Abstract:
BACKGROUND: Major depressive disorder (MDD) is notably underdiagnosed and undertreated due to its complex nature and subjective diagnostic methods. Biomarker identification would help provide a clearer understanding of MDD aetiology. Although machine learning (ML) has been implemented in previous studies to study the alteration of microRNA (miRNA) levels in MDD cases, clinical translation has not been feasible due to the lack of interpretability (i.e. too many miRNAs for consideration) and stability.
METHODS: This study applied logistic regression (LR) model to the blood miRNA expression profile to differentiate patients with MDD (n = 60) from healthy controls (HCs, n = 60). Embedded (L1-regularised logistic regression) feature selector was utilised to extract clinically relevant miRNAs, and optimized for clinical application.

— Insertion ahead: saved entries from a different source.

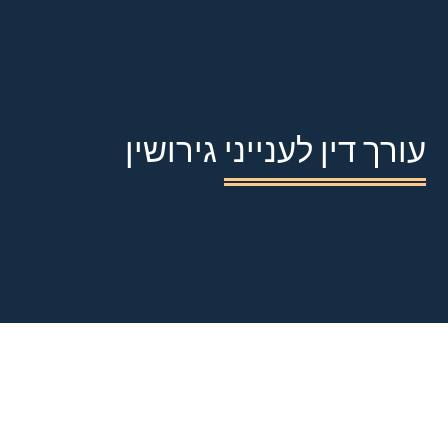
עורך דין לענייני גירושין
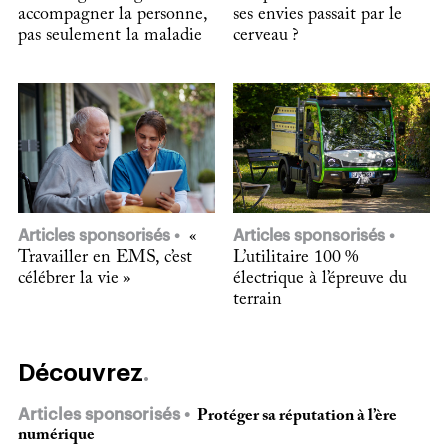
accompagner la personne,
ses envies passait par le
pas seulement la maladie
cerveau ?
Articles sponsorisés
«
Articles sponsorisés
Travailler en EMS, c’est
L’utilitaire 100 %
célébrer la vie »
électrique à l’épreuve du
terrain
Découvrez
Articles sponsorisés
Protéger sa réputation à l’ère
numérique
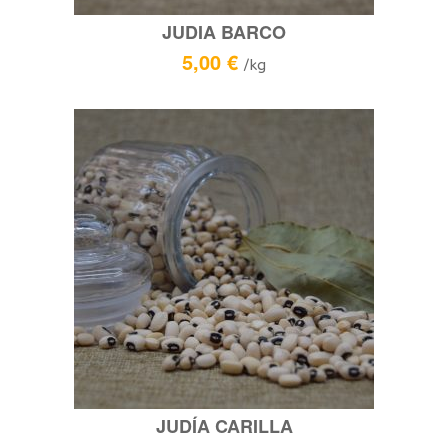
JUDIA BARCO
5,00
€
/kg
JUDÍA CARILLA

RESULTS: Patients with MDD could be differentiated from HCs with the area under the receiver operating characteristic curve (AUC) of 0.81 on testing data when all available miRNAs were considered (which served as a benchmark). Our LR model selected miRNAs up to 5 (known as LR-5 model) emerged as the best model because it achieved a moderate classification ability (AUC = 0.75), relatively high interpretability (feature number = 5) and stability (ϕ̂Z=0.55) compared to the benchmark. The top-ranking miRNAs identified by our model have demonstrated associations with MDD pathways involving cytokine signalling in the immune system, the reelin signalling pathway, programmed cell death and cellular responses to stress.

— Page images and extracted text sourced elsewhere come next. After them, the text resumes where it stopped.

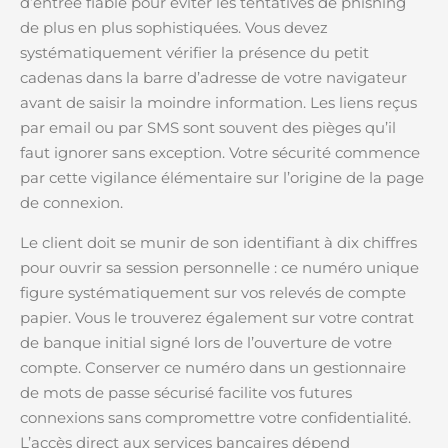
d’entrée fiable pour éviter les tentatives de phishing
de plus en plus sophistiquées. Vous devez
systématiquement vérifier la présence du petit
cadenas dans la barre d’adresse de votre navigateur
avant de saisir la moindre information. Les liens reçus
par email ou par SMS sont souvent des pièges qu’il
faut ignorer sans exception. Votre sécurité commence
par cette vigilance élémentaire sur l’origine de la page
de connexion.
Le client doit se munir de son identifiant à dix chiffres
pour ouvrir sa session personnelle : ce numéro unique
figure systématiquement sur vos relevés de compte
papier. Vous le trouverez également sur votre contrat
de banque initial signé lors de l’ouverture de votre
compte. Conserver ce numéro dans un gestionnaire
de mots de passe sécurisé facilite vos futures
connexions sans compromettre votre confidentialité.
L’accès direct aux services bancaires dépend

CONCLUSIONS: The LR-5 model, which is optimised based on ML design factors, may lead to a robust and clinically usable MDD diagnostic tool.
METHODS: This study applied logistic regression (LR) model to the blood miRNA expression profile to differentiate patients with MDD (n = 60) from healthy controls (HCs, n = 60). Embedded (L1-regularised logistic regression) feature selector was utilised to extract clinically relevant miRNAs, and optimized for clinical application.
RESULTS: Patients with MDD could be differentiated from HCs with the area under the receiver operating characteristic curve (AUC) of 0.81 on testing data when all available miRNAs were considered (which served as a benchmark). Our LR model selected miRNAs up to 5 (known as LR-5 model) emerged as the best model because it achieved a moderate classification ability (AUC = 0.75), relatively high interpretability (feature number = 5) and stability (ϕ̂Z=0.55) compared to the benchmark. The top-ranking miRNAs identified by our model have demonstrated associations with MDD pathways involving cytokine signalling in the immune system, the reelin signalling pathway, programmed cell death and cellular responses to stress.
CONCLUSIONS: The LR-5 model, which is optimised based on ML design factors, may lead to a robust and clinically usable MDD diagnostic tool.
摘要:
背景:重度抑郁症(MDD)由于其复杂的性质和主观的诊断方法而被诊断和治疗不足。生物标志物鉴定将有助于更清楚地了解MDD的病因。尽管机器学习(ML)已在先前的研究中实施,以研究MDD病例中microRNA(miRNA)水平的变化,由于缺乏可解释性(即需要考虑的miRNA太多)和稳定性,临床翻译不可行。
方法:本研究将逻辑回归(LR)模型应用于血液miRNA表达谱,以区分患有MDD(n=60)的患者与健康对照(HCs,n=60)。利用嵌入式(L1-正则化逻辑回归)特征选择子提取临床相关的miRNA,并优化临床应用。
结果:当考虑所有可用的miRNA(作为基准)时,在测试数据上,MDD患者可以与受试者工作特征曲线下面积(AUC)为0.81的HC区分开。我们的LR模型选择了多达5个miRNA(称为LR-5模型)作为最佳模型,因为它实现了中等分类能力(AUC=0.75),与基准相比,相对较高的可解释性(特征号=5)和稳定性(保险柜Z=0.55)。通过我们的模型鉴定的顶级miRNA已证明与涉及免疫系统中细胞因子信号传导的MDD途径相关。reelin信号通路,程序性细胞死亡和细胞对压力的反应。
结论:LR-5模型,基于ML设计因素进行了优化,可能会导致一个强大的和临床上可用的MDD诊断工具。
方法:本研究将逻辑回归(LR)模型应用于血液miRNA表达谱,以区分患有MDD(n=60)的患者与健康对照(HCs,n=60)。利用嵌入式(L1-正则化逻辑回归)特征选择子提取临床相关的miRNA,并优化临床应用。
结果:当考虑所有可用的miRNA(作为基准)时,在测试数据上,MDD患者可以与受试者工作特征曲线下面积(AUC)为0.81的HC区分开。我们的LR模型选择了多达5个miRNA(称为LR-5模型)作为最佳模型,因为它实现了中等分类能力(AUC=0.75),与基准相比,相对较高的可解释性(特征号=5)和稳定性(保险柜Z=0.55)。通过我们的模型鉴定的顶级miRNA已证明与涉及免疫系统中细胞因子信号传导的MDD途径相关。reelin信号通路,程序性细胞死亡和细胞对压力的反应。
结论:LR-5模型,基于ML设计因素进行了优化,可能会导致一个强大的和临床上可用的MDD诊断工具。